As a hero wins fights equipped with a Job, s/he begins to gain ATB points. Enough ATB points cause that Job to level up and gain a new ability, ranging from new attacks to improved stats. The best part about these learned abilities, however, is that they may also be equipped on other jobs. Beyond the built-in abilities of a class, each may equip one ability that the character has learned from another, and certain classes can equip more external abilities, which allows for amazing amounts of customization. You can build a White Mage with the barehanded fighting power of a Monk, or give your Knight the ability to Jump. Different builds can take advantage of different strengths, and the customization allows for nearly a endless amount of choices.

While the Job system is fun, it isn't without its flaws. The first and most obvious is that that there are jobs come across as nearly useless. Some of these are balanced out by their aptitude to learn powerful abilities that can be equipped on other Jobs, but in the long run, that doesn't save them from being ignored. Like the Final Fantasy IV Game Boy Advance remake, Final Fantasy V is an updated remake. In addition to cleaner graphics and a revised script, it also features four new Jobs and a hidden dungeon. Unfortunately, the new Jobs come so late in the game that it feels almost pointless. By the time you get them, your party is already exceptionally powerful, and while they have interesting effects in concept, it's a bit too late for most of them to feel useful. Any bonus material is appreciated, but it would have been nice to see these Jobs appear a bit sooner.

Beyond the Jobs, battles are not exceptionally different from other titles in the series. You battle enemies in turn-based combat, gain experience points and money, and occasionally battle a boss. While not a complete overhaul of the system like Final Fantasy XII, it works just fine. Especially notable is the fact that the battle system suffers from none of the glitches that plagued Final Fantasy IV, a deeply welcome fix after that game's issues. Fans will be glad to note that FFV is arguably one of the most difficult titles in the series, and the new optional bosses should provide a good challenge even to those familiar with the original.

At heart, Final Fantasy V is a Super Nintendo game. It's not a graphical powerhouse like recent Final Fantasy offerings, but its simplistic sprites have a charm of their very own. The monster art is well done and markedly varied, and each Job has its own unique sprites and animations for the characters. A few minor graphical upgrades have been made to the GBA port, but only diehard fans will really notice them. One issue I did notice was a bit of "lag" when using the Thief's Sprint ability in towns, but it was a minor problem at best, and not enough to detract from overall gameplay.

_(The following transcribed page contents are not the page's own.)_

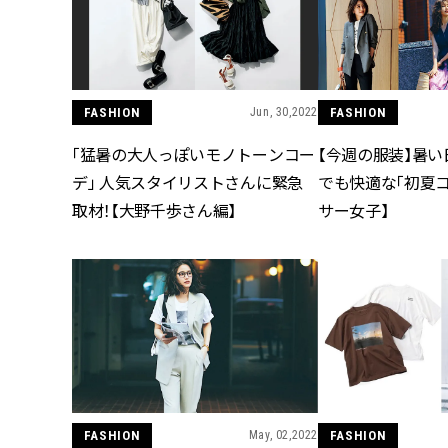
FASHION
Jun, 30,2022
FASHION
「猛暑の大人っぽいモノトーンコー
【今週の服装】暑
デ」 人気スタイリストさんに緊急
でも快適な「初夏コ
取材！【大野千歩さん編】
サー女子】
FASHION
May, 02,2022
FASHION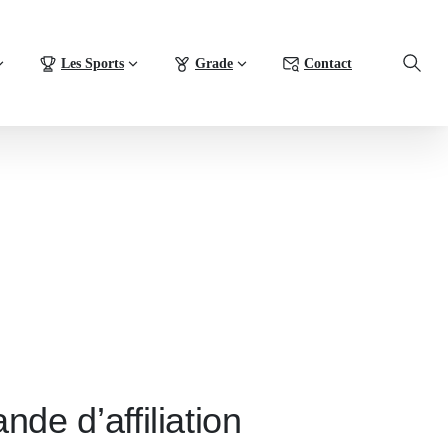
Les Sports
Grade
Contact
de d’affiliation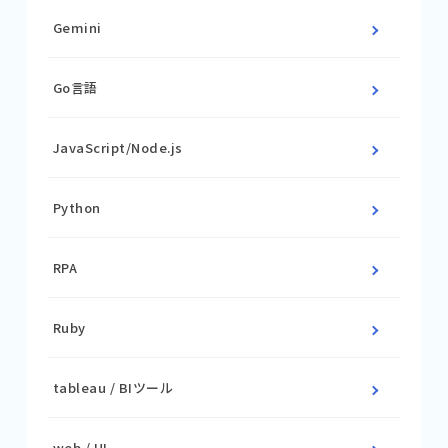
Gemini
Go言語
JavaScript/Node.js
Python
RPA
Ruby
tableau / BIツール
web / UI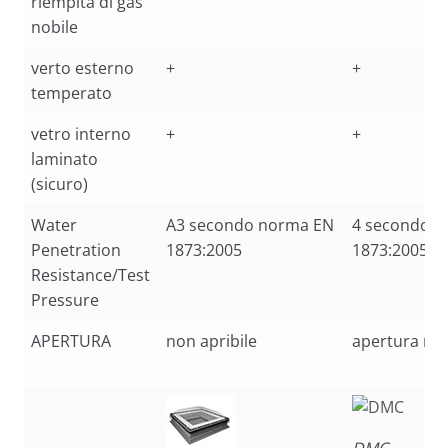
riempita di gas
nobile
verto esterno
+
+
temperato
vetro interno
+
+
laminato
(sicuro)
Water
A3 secondo norma EN
4 secondo 
Penetration
1873:2005
1873:2005
Resistance/Test
Pressure
APERTURA
non apribile
apertura ma
DMC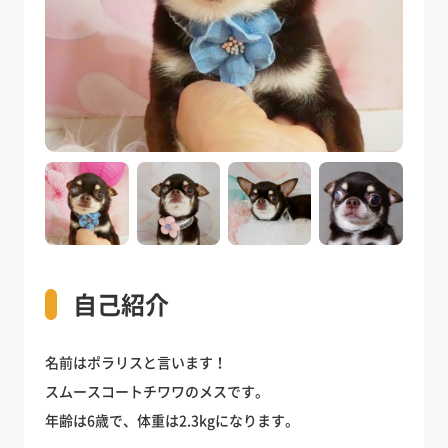
自己紹介
名前はポラリスと言います！
スムースコートチワワのメスです。
年齢は6歳で、体重は2.3kgになります。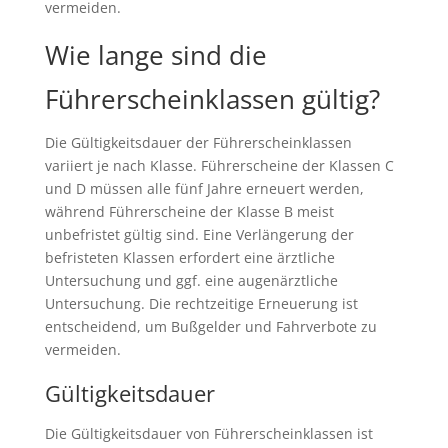
vermeiden.
Wie lange sind die
Führerscheinklassen gültig?
Die Gültigkeitsdauer der Führerscheinklassen
variiert je nach Klasse. Führerscheine der Klassen C
und D müssen alle fünf Jahre erneuert werden,
während Führerscheine der Klasse B meist
unbefristet gültig sind. Eine Verlängerung der
befristeten Klassen erfordert eine ärztliche
Untersuchung und ggf. eine augenärztliche
Untersuchung. Die rechtzeitige Erneuerung ist
entscheidend, um Bußgelder und Fahrverbote zu
vermeiden.
Gültigkeitsdauer
Die Gültigkeitsdauer von Führerscheinklassen ist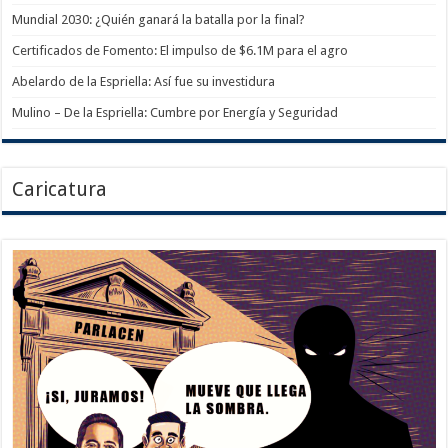
Mundial 2030: ¿Quién ganará la batalla por la final?
Certificados de Fomento: El impulso de $6.1M para el agro
Abelardo de la Espriella: Así fue su investidura
Mulino – De la Espriella: Cumbre por Energía y Seguridad
Caricatura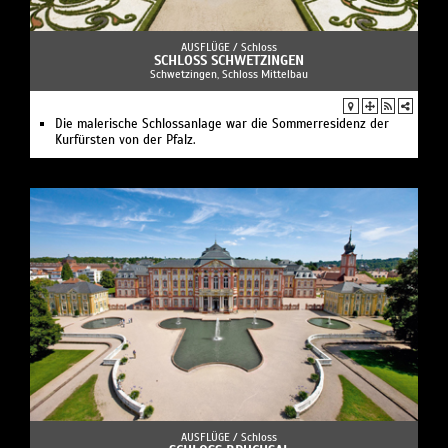
AUSFLÜGE /
Schloss
SCHLOSS SCHWETZINGEN
Schwetzingen, Schloss Mittelbau
Die malerische Schlossanlage war die Sommerresidenz der
Kurfürsten von der Pfalz.
AUSFLÜGE /
Schloss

Unsurprisingly, Final Fantasy V has a beautiful soundtrack. The Final Fantasy franchise is known for its excellent and varied songs, and with a wide variety of excellent tracks, Final Fantasy V is no exception. Most music fits the tone very well, and the battle themes are quite diverse, including my personal favorite, "Battle on the Big Bridge." As an added bonus, the Game Boy Advance port also features a music player, which is a very welcome extra.

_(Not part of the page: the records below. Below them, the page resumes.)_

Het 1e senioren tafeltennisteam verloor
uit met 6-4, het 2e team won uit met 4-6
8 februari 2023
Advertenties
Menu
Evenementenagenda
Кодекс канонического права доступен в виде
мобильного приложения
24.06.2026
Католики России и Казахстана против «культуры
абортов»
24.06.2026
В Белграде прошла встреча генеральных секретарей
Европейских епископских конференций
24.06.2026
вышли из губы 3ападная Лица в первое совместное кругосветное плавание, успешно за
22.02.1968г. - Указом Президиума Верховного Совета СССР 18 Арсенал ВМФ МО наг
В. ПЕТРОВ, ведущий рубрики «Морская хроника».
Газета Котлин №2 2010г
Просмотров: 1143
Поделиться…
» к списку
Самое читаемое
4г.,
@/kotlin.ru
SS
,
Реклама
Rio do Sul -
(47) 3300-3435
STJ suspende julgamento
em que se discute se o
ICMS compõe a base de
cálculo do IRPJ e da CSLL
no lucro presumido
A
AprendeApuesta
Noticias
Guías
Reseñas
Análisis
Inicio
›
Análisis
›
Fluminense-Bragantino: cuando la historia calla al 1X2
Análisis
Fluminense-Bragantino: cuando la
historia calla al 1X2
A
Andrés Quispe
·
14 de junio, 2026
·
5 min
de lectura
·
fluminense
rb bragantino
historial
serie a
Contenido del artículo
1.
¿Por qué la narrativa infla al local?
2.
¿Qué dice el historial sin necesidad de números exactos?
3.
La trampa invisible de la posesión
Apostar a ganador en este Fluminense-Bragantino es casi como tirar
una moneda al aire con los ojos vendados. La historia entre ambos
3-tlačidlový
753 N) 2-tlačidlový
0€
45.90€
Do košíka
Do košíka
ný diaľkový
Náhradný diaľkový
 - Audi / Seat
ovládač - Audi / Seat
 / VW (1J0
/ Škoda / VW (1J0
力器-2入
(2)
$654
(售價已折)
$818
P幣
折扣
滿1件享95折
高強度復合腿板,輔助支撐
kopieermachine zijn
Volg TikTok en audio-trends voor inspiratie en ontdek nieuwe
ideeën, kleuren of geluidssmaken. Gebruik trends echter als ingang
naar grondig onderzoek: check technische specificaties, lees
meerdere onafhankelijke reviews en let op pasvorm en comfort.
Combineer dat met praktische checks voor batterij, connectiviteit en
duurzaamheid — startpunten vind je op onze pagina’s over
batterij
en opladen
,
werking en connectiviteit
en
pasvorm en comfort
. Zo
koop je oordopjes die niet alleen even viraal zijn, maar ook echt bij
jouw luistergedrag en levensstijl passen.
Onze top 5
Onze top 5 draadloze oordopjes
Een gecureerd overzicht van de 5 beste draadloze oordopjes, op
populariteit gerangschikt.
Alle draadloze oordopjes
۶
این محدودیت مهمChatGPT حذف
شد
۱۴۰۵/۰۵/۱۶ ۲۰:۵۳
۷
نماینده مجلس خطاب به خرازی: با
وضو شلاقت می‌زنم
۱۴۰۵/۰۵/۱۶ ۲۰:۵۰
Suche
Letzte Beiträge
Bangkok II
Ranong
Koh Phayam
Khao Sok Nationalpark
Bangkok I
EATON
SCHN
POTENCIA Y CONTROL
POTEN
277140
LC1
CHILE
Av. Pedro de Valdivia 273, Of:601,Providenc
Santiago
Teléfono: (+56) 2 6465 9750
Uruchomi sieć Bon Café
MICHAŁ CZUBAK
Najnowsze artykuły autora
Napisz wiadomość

For the longest time, Final Fantasy V was the black sheep of the family. Skipped over and poorly ported, few gamers were willing to give this forgotten gem the time of day. With a robust and varied Job system that adds countless customization options, new dungeons and Jobs, and the portability of a handheld, Final Fantasy V is sure to keep even series veterans busy. While far from perfect and showing clear signs of its age, Final Fantasy V Advance is a worthy addition to any gamer's library.